While Federal judges are appointed "for life," that does not mean that there are no circumstances where they can be removed from the bench. This is an entirely sensible approach for emeritus directors as well. In that spirit, there are several issues that a board may want to consider. Emeritus positions for life or extended periods may limit the discretion of future boards as well as firms' management. Remember that many emeritus-titled persons continue to serve as active board members with all associated privileges. In this case, a decision that such members would not ever be subject to reelection, or review, or some evaluative process would presumably be made with great care.
Also, under what circumstances might the emeritus title justifiably be revoked? What recourse should the corporation have, for example, if an emeritus director were to enter an employment or consulting agreement with a competitor, or disclose proprietary information, or engage in criminal behavior? Even in cases where the emeritus designation is honorary, activities such as we have described may result in embarrassment for the firm and warrant that the title be rescinded. Also, while it is not pleasant to contemplate, the board will also want to consider its prerogatives with regard to an emeritus director who develops an incapacitating disability.
Perhaps the safer course is that emeritus directors have a specified term, and then are subject to some internal review. This guideline may be particularly useful in the case of "active" emeritus directors who are essentially indistinguishable from their non-emeritus board colleagues.
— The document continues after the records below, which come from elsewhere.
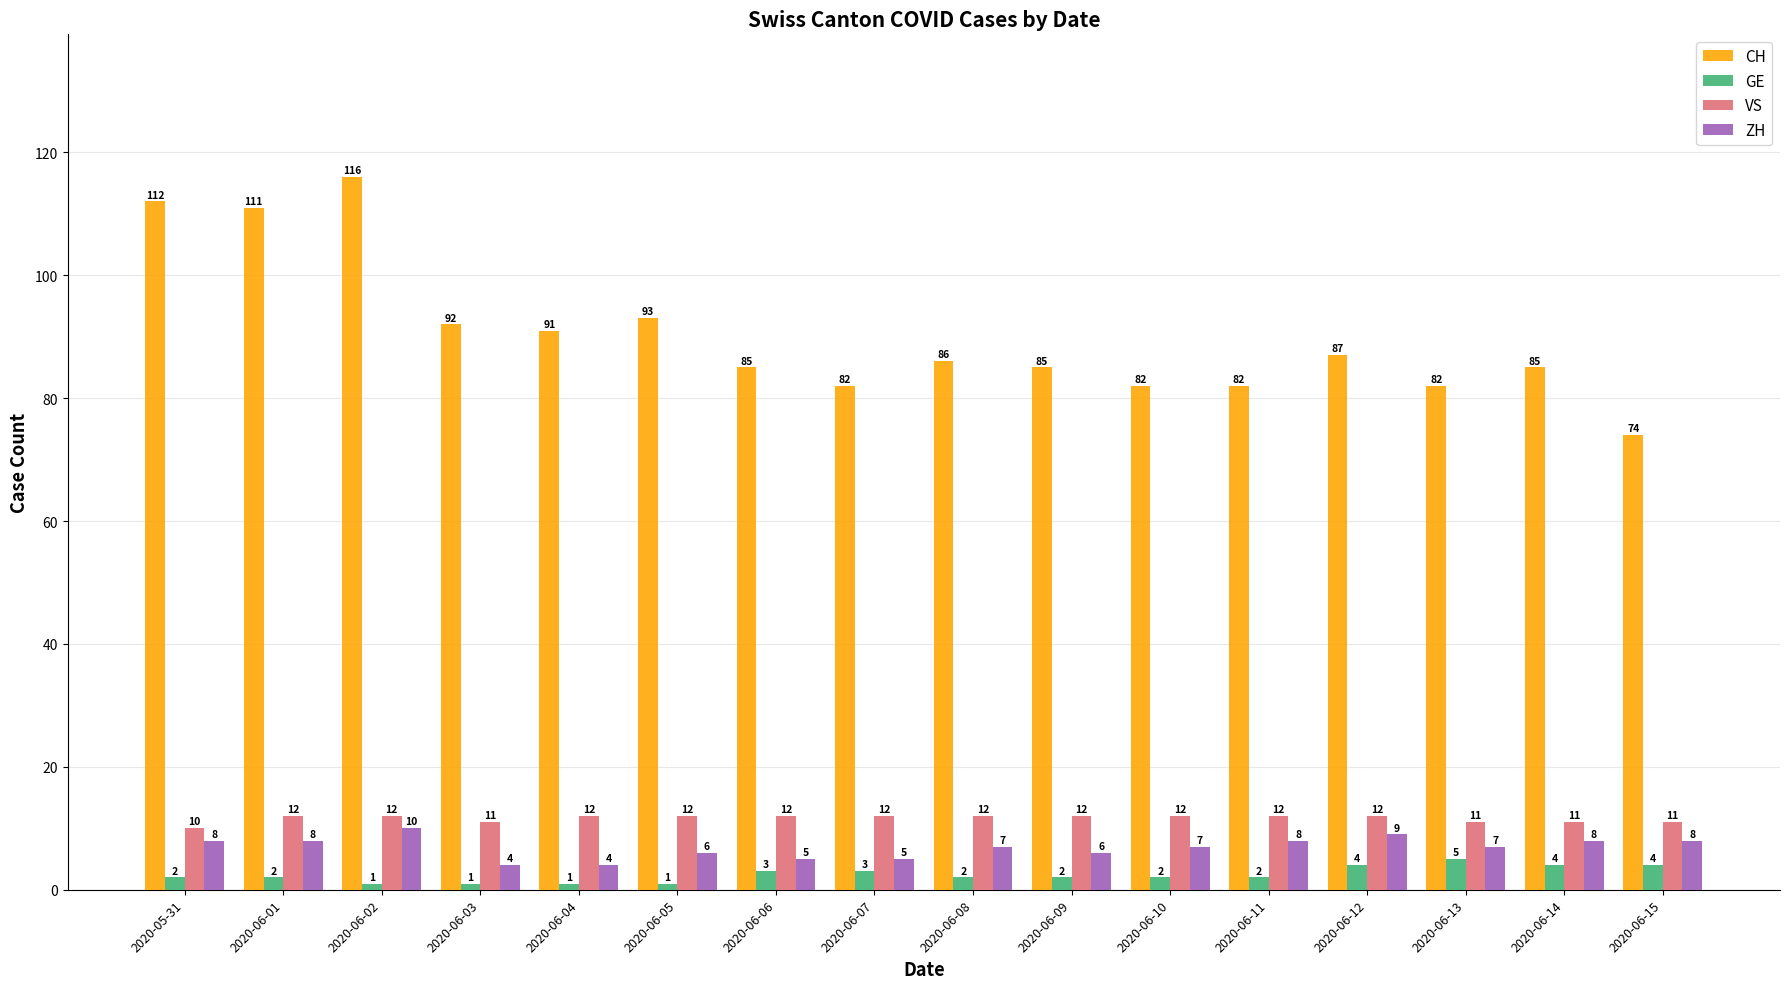

Count the number of data series in this chart.

4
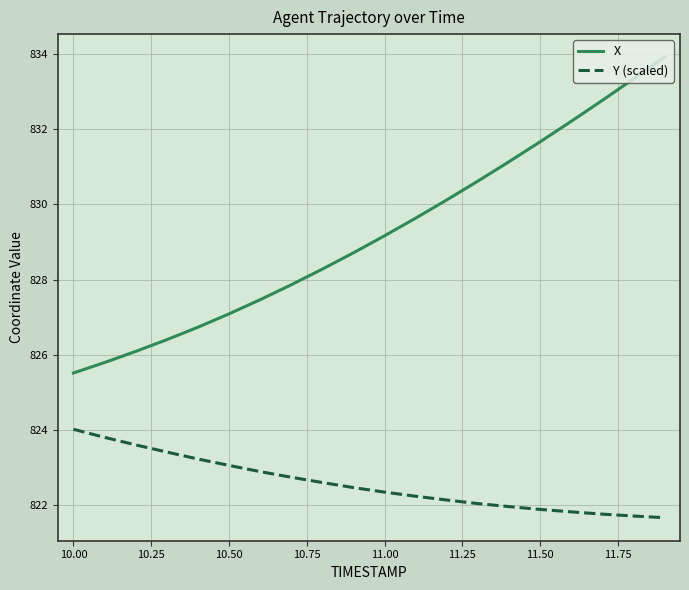

What are all the series names shown in the legend?

X, Y (scaled)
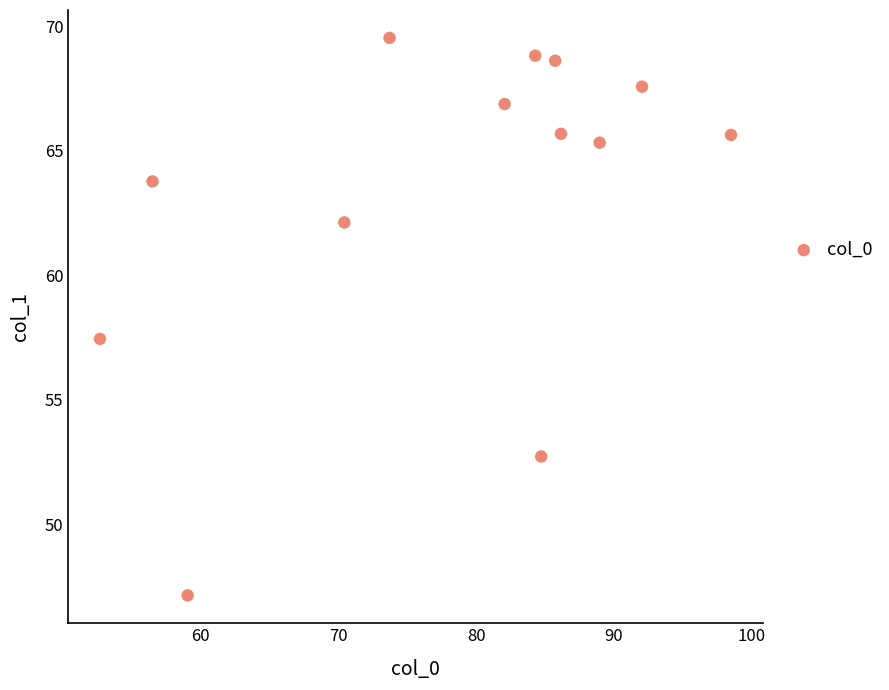

What is the range of Y values (max minus min)?

22.4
The active emeritus director: participation and compensation
Our review of the proxy materials suggests that there are two basic models for emeritus director participation – "voice" versus "vote." In the voice approach, emeritus directors are invited to attend full board meetings (and sometimes committee meetings) as they wish. There is, however, no attendance requirement. In these meetings, the emeritus director may be a full partner in the discussion but does not have a vote. The alternative model provides for full participation at will and the right to vote. This is a critical distinction and one that, for us, must be fully disclosed.
Another aspect of the proxy materials is the issue of director emeritus compensation. In fact, in virtually all cases, the director compensation section of the proxy material is silent on the matter. Being specific about emeritus compensation would be the better policy. Even if emeritus directors receive no compensation but are reimbursed for reasonable expenses associated with attending board meetings, it should be properly noted for the record. Are emeritus directors eligible for health care or insurance coverage, or do their stock options continue to vest over the extended period of their board service? The point is that the compensation and benefits, whatever their nature, that accrue as a function of emeritus status should be clear, particularly when they differ from non-emeritus board members.
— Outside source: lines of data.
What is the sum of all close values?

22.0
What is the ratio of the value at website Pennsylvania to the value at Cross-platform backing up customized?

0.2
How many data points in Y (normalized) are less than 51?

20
Sisters and brothers, aunts and uncles, and sons and daughters are among the very few lifetime titles that require no explanation, no clarification. For us, an emeritus director is not in that category and we suggest some care in adopting the designation, especially when it is not honorary. For us, the central issues are that clear and defensible criteria for the emeritus designation be articulated along with the roles, responsibilities, and compensation/perquisites of the emeritus title, and that provisions are made for the appropriate revocation of the title. Most important, though, is that the entire process should be publicly disclosed.